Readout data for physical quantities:
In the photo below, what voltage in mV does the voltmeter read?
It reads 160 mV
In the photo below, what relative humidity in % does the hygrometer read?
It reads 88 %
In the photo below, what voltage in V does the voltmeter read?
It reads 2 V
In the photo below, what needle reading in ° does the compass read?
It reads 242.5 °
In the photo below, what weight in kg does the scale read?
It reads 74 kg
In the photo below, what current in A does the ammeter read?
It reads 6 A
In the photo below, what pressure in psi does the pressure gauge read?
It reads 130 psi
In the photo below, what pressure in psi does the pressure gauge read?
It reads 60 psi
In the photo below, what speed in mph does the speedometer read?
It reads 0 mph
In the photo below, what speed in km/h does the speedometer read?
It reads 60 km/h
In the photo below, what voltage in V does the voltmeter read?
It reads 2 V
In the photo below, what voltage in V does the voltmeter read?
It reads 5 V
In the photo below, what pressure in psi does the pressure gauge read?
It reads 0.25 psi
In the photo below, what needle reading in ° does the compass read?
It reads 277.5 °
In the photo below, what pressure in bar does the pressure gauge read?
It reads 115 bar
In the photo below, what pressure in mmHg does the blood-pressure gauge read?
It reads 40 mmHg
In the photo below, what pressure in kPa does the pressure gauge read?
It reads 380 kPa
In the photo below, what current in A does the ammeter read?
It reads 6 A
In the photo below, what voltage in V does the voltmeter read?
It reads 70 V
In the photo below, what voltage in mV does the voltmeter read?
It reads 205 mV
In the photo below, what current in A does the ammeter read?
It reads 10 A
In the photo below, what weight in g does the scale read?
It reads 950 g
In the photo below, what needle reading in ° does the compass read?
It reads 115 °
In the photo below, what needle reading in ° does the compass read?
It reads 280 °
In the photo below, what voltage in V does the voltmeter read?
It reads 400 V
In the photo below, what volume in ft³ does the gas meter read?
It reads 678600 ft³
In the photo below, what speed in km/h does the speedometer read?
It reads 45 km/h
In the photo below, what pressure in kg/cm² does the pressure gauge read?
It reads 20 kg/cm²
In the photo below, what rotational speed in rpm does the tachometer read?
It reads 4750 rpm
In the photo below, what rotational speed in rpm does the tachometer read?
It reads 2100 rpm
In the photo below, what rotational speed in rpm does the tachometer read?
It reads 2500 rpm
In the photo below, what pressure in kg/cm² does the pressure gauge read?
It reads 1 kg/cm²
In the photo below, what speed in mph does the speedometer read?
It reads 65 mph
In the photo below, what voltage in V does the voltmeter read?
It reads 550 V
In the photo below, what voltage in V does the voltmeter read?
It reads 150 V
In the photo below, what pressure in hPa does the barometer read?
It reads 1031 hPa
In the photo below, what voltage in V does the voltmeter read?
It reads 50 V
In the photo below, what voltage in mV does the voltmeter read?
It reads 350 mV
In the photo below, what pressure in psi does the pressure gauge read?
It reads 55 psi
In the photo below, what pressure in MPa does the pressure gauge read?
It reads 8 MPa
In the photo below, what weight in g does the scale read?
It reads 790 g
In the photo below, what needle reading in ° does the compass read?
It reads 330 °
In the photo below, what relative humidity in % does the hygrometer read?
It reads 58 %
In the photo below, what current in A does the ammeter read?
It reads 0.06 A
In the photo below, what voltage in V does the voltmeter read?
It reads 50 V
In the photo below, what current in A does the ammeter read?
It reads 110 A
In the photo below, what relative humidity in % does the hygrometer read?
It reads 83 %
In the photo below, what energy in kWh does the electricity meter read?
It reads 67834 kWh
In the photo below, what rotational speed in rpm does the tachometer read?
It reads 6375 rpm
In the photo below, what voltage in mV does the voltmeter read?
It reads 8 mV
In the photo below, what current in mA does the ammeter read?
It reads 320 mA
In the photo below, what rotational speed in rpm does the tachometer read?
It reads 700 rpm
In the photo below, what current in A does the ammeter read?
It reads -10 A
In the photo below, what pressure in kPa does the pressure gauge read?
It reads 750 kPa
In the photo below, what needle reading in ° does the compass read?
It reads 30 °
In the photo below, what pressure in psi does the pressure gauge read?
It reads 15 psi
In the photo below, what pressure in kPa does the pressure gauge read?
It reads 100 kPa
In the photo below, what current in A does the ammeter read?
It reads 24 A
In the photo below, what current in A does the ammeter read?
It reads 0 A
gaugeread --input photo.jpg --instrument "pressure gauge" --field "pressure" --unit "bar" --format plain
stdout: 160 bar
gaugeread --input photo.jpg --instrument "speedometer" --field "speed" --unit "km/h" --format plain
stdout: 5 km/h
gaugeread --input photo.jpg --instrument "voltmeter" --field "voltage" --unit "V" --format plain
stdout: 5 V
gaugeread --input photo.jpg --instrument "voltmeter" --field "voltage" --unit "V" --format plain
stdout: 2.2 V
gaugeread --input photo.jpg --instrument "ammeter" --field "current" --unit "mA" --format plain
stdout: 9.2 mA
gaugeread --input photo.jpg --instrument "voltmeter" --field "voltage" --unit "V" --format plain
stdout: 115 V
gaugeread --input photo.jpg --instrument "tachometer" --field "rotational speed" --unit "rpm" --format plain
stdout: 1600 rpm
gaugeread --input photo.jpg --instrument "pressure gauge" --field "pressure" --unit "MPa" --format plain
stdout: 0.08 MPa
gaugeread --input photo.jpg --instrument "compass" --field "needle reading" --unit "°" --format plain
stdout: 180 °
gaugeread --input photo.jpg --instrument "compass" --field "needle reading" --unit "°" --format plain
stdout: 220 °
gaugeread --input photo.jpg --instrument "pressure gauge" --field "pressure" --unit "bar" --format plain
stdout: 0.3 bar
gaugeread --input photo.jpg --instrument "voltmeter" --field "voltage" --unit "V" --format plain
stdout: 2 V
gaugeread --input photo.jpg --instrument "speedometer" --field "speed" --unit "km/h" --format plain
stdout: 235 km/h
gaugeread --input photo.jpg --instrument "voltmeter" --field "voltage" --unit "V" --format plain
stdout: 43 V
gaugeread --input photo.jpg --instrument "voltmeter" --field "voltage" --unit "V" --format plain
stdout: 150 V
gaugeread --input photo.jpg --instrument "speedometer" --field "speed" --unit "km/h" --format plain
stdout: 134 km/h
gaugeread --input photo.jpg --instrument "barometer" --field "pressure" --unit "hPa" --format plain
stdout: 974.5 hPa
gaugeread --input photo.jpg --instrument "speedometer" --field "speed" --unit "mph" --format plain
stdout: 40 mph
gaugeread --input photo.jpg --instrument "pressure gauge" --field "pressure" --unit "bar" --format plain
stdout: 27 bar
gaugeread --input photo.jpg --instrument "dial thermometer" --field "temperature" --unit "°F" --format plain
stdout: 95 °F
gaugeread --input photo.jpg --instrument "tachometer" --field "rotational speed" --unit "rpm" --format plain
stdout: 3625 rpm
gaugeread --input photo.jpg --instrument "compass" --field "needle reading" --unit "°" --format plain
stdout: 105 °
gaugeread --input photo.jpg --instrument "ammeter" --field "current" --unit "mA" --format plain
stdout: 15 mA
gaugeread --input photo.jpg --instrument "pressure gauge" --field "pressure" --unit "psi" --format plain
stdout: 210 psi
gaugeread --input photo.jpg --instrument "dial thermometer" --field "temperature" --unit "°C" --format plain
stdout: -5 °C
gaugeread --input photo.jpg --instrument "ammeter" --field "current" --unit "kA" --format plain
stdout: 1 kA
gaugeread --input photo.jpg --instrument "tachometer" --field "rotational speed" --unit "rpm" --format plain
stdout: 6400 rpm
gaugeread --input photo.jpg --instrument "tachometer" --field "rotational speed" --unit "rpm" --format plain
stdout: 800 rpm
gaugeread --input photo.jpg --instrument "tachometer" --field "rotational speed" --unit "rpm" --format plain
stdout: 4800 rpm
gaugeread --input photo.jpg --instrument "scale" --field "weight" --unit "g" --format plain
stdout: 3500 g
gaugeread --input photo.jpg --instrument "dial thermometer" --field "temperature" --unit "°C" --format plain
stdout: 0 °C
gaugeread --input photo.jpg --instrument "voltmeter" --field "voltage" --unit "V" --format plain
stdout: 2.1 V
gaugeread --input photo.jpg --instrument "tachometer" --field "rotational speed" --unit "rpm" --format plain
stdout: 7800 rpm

- _Exercise instructions_
Copy the records verbatim, starting at the very first line and ending at the line that contains "It reads 60 km/h".

- _Response area_
In the photo below, what voltage in mV does the voltmeter read?
It reads 160 mV
In the photo below, what relative humidity in % does the hygrometer read?
It reads 88 %
In the photo below, what voltage in V does the voltmeter read?
It reads 2 V
In the photo below, what needle reading in ° does the compass read?
It reads 242.5 °
In the photo below, what weight in kg does the scale read?
It reads 74 kg
In the photo below, what current in A does the ammeter read?
It reads 6 A
In the photo below, what pressure in psi does the pressure gauge read?
It reads 130 psi
In the photo below, what pressure in psi does the pressure gauge read?
It reads 60 psi
In the photo below, what speed in mph does the speedometer read?
It reads 0 mph
In the photo below, what speed in km/h does the speedometer read?
It reads 60 km/h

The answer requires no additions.